__BRANO SELEZIONATO__:
################

Il giorno successivo, l’Iran ha risposto con un massiccio lancio di missili su Tel Aviv e Gerusalemme, colpendo anche obiettivi militari e civili. Almeno 10 persone sono rimaste uccise in Israele, decine ferite in Iran dove si parla di una settantina di morti, tra cui una ventina di minori secondo l’agenzia turca Anadolu.
Le esplosioni hanno continuato a susseguirsi nella notte tra venerdì e sabato. Teheran ha dichiarato che “le porte dell’inferno saranno aperte su Israele”, e che la morte del comandante dei Guardiani della Rivoluzione, Hossein Salami, non resterà impunita.
Perché sta succedendo
Tuttavia, i critici di Netanyahu ne sospettano sulle motivazioni e ritengono che il leader israeliano, preoccupato per i colloqui tra l’Iran e l’amministrazione Trump, volesse intervenire prima che un accordo fosse raggiunto.
Negli ultimi vent’anni, Netanyahu ha affermato che l’Iran era ogni volta, sul punto di dotarsi di un’arma nucleare.
Il capo negoziatore di Trump, Steve Witkoff, ha tenuto almeno tre round di colloqui con una delegazione iraniana di alto livello. Il prossimo round era previsto per domani in Oman. Ma è altamente improbabile che l’Iran si sieda al tavolo delle trattative dopo l’azione di Israele di venerdì mattina.
Trump aveva già abbandonato un patto nucleare con l’Iran dell’era Obama nel 2018, affermando di esservi sempre stato contrario.
Tuttavia, ora sembra desideroso di siglare un nuovo accordo nucleare con l’Iran. E questo è qualcosa che Netanyahu teme. Attaccando l’Iran, il leader israeliano ha di fatto garantito che un accordo nucleare tra Stati Uniti e Iran non venga raggiunto.
La causa di Netanyahu è stata anche favorita dal rapporto presentato dal consiglio dell’Agenzia Internazionale per l’Energia Atomica (AIEA), che serve da ente regolatore, in cui si afferma che l’Iran non ha rispettato il suo impegno e non è stato esplicito nel consentire alle squadre dell’AIEA libero accesso a tutte le sue strutture.

################

__ESTRATTI DEL DATASET__:
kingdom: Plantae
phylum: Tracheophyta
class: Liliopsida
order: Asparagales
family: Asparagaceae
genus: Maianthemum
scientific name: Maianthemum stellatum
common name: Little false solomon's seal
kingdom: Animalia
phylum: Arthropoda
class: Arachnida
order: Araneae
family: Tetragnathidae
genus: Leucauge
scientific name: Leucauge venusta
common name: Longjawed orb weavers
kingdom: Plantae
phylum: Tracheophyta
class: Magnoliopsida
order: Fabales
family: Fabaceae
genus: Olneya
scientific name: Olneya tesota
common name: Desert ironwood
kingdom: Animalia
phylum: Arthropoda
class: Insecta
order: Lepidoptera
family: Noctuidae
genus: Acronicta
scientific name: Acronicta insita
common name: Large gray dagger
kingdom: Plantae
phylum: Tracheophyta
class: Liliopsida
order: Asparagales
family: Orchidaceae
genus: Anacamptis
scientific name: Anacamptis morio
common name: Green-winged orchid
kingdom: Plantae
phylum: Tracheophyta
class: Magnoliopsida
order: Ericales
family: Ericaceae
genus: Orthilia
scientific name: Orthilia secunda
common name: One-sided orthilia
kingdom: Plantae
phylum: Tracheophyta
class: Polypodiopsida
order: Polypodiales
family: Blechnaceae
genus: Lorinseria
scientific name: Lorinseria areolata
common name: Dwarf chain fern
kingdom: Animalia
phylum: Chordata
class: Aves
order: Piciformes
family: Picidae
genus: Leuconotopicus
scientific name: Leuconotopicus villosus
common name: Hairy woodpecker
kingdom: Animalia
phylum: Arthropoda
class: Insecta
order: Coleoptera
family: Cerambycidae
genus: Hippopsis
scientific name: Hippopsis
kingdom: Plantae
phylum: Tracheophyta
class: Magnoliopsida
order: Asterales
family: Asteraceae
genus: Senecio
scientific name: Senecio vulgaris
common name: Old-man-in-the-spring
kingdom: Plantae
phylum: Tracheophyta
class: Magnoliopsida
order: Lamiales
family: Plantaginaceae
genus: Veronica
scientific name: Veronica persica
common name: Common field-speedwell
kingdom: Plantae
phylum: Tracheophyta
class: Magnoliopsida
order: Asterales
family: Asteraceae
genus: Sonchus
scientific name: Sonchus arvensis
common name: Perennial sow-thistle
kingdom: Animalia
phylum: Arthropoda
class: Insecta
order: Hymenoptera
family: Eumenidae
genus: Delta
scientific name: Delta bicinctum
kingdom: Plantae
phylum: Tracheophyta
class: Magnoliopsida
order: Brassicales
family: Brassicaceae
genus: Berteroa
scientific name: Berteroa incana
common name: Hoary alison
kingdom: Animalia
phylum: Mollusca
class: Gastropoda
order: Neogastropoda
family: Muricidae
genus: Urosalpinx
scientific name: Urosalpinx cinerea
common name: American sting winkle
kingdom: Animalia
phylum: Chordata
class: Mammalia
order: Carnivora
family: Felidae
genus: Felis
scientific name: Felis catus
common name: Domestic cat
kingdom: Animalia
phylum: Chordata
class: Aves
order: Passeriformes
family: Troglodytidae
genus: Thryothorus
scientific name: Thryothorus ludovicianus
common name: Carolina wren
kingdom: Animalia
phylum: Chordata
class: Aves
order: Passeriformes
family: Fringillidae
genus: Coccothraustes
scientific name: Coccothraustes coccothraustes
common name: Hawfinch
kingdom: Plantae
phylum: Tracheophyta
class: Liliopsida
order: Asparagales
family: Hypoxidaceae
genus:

################

__COMPITI DA SVOLGERE__:
**1)** Nell'articolo sul conflitto tra Israele e Iran, in quale Paese era previsto il prossimo round di colloqui tra la delegazione iraniana e il capo negoziatore di Trump?
**2)** Prosegui l'articolo sul conflitto tra Israele e Iran a partire dalla sua ultima frase.

__RISPOSTE IN ORDINE__:
**1)** In Oman.

**2)**
Da quando gli Stati Uniti sono usciti dall’accordo sul nucleare nel 2018, l’Iran non si ritiene obbligato ad aprire tutte le sue strutture alle ispezioni. In precedenza, l’Iran aveva seguito scrupolosamente le direttive dell’AIEA e aveva concesso libero accesso alla sua squadra ispettiva.
Da anni Israele considera il programma nucleare iraniano una minaccia esistenziale. E nonostante la politica del “sabotaggio silenzioso” che ha caratterizzato gli anni passati, Tel Aviv sembra ora aver optato per un’azione militare diretta e plateale, forse con l’intento di fermare definitivamente il programma prima che si arrivi alla bomba.
Ma colpire i siti nucleari non è sufficiente. Israele punta anche a delegittimare e indebolire il regime iraniano, nel tentativo di provocare un cambio di potere a Teheran. Lo stesso Netanyahu lo ha detto apertamente: “Stiamo aprendo la strada al popolo iraniano per liberarsi del proprio regime oppressivo”.
Da non sottovalutare, lo spostamento dell’attenzione dalla questione Gaza che stava ogni giorno diventando lentamente pruriginosa per il resto del mondo e che ora si ritrova distratta da quello che oggi Netanyahu ha definito il primo fronte di guerra per Israele, non più Hamas ma l’Iran.
Cosa potrebbe succedere adesso
1. Coinvolgimento degli Stati Uniti
Sebbene Washington abbia negato ogni coinvolgimento diretto, si legge sulla BBC, Teheran è convinta che l’attacco israeliano sia stato autorizzato, o quanto meno tollerato, dagli Stati Uniti.
Il rischio di un attacco iraniano contro basi USA in Iraq, nel Golfo o contro ambasciate e cittadini americani è concreto. Se un americano dovesse morire, Donald Trump potrebbe trovarsi costretto a intervenire, risucchiando gli Stati Uniti in una nuova guerra.
2. Attacchi nel Golfo
Se l’Iran fallisse nel colpire obiettivi militari israeliani, potrebbe scegliere di lanciare attacchi contro infrastrutture energetiche nei Paesi del Golfo – come fece contro l’Arabia Saudita nel 2019 o tramite gli Houthi contro gli Emirati nel 2022.
Sarebbe un colpo durissimo all’economia mondiale, già in bilico per la crisi del costo della vita e l’instabilità del Mar Rosso.
3. Una corsa alla bomba
Se Israele non riuscisse a distruggere il cuore del programma nucleare – uranio arricchito al 60%, scienziati, know-how – allora l’attacco potrebbe sortire l’effetto opposto: spingere Teheran ad accelerare verso l’arma atomica.
L’idea che solo il possesso della bomba possa garantire deterrenza e sopravvivenza potrebbe diventare egemone in Iran.
4. Il crollo del regime iraniano
Netanyahu auspica la fine del regime degli ayatollah. Ma cosa accadrebbe se davvero l’Iran precipitasse in un vuoto di potere?
I precedenti in Iraq e Libia insegnano che abbattere un regime non significa portare stabilità. Il rischio è una lunga guerra civile, regionalizzazione del conflitto, caos.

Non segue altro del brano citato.